Dripping

 pour flûte basse transformée en temps réel par Syter et bande magnétique

*1989 *

Durée 21'

Commande Ina-GRM

Création par Patrice Boquillon à la Maison de la Radio le 5 janvier 1990

 Cette pièce est écrite sous forme de duo, la flûte basse jouée en direct avec des traitements Syter en direct, et la bande. Celle-ci n'étant qu'une deuxième partie contenant différentes flûtes ( en ut et piccolo ) traitées sur Syter et enregistrées, mais qui pourraient être jouées simultanément par un autre instrumentiste avec un autre Syter.
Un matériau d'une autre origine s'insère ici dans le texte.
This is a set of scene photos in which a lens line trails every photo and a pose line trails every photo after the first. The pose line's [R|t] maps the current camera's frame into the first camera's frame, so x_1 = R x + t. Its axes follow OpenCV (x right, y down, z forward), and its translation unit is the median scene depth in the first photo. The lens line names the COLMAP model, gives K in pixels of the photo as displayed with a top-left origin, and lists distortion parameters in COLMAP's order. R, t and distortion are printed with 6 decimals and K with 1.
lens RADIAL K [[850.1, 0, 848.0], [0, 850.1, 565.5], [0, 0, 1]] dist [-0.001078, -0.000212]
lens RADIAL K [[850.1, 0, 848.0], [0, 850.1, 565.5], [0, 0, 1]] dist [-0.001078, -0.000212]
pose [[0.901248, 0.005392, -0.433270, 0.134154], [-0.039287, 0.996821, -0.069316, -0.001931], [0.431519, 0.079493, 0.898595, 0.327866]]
Il n'y a pas d'autres sons que ceux de la flûte et ceux générés pas Syter.

C'est pourquoi la partition se présente comme un duo avec la flûte en direct et une écriture instrumentale pour la bande.
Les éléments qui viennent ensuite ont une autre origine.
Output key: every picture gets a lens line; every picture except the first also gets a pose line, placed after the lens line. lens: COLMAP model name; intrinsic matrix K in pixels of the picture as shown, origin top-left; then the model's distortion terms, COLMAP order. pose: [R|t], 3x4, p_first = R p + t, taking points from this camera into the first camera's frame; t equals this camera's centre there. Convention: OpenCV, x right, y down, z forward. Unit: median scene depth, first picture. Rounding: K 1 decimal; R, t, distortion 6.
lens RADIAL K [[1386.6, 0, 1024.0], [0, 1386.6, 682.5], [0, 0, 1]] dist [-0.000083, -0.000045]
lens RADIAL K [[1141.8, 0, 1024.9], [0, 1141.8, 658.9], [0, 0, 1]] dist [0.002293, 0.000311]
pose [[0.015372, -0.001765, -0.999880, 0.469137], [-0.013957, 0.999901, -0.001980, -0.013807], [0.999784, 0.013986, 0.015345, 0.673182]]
Les traitements Syter sont indiqués dans un rectangle au dessus de la portée (RINGFOST) et l'écran d'interpolation de Syter permet de varier le jeu en direct entre différents paramètres ; ceci est indiqué sous cette forme : B8 --- B6 . Tous ces paramètres sont mémorisés et accessibles immédiatement.

Le dripping est la technique picturale utilisée par Jackson Pollock, mais aussi par Max Ernst et Hans Hofmann dès 1940, qui consiste à laisser dégoutter (to drip) puis couler un liquide plus ou moins fluide (encre, peinture) sur une surface plane, créant ainsi un réseau de lignes par rapport à un espace.

Ce procédé pouvait parfaitement convenir pour traiter un instrument monodique comme la flûte par rapport à l'espace créé grâce aux traitements sur Syter. Le parallèle pouvait se compléter par la technique instrumentale, en particulier le "Tongue-ram" sorte d'impact du son sur la surface du silence, duquel pourrait "couler" une ligne mélodique.

La "ligne" joue donc un double rôle: elle décrit des figures qui peuvent parfois se dissoudre ou émerger brutalement en surface, mais aussi se déploie en un réseau où les intersections forment des articulations d'accents, d'incidents, de rencontres.

Les traitements de Syter m'ont permis de sortir de l'aspect linéaire d'un instrument monodique, en générant dans un large espace: des masses, des reflets, des halos, des coloris, mais toujours en relation avec l'impact et la ligne.

"Drawing into painting": l'écran frontal des lignes mélodiques débouche parfois sur un plan intermédiaire ou sur un espace dilaté ou infini, grâce a des interstices de temps et des ruptures du réseau.

Pollock dans certaines oeuvres faisait couler le trait sur une peinture encore fraîche afin de fondre plus intimement celui-ci avec la matière. Le son en direct de la flûte qui se prolonge dans une transformation spatiale ou temporelle ou spectrale participe de cette même démarche de transparence et de fusion de l'objet et de la matière, de la surface et du fond.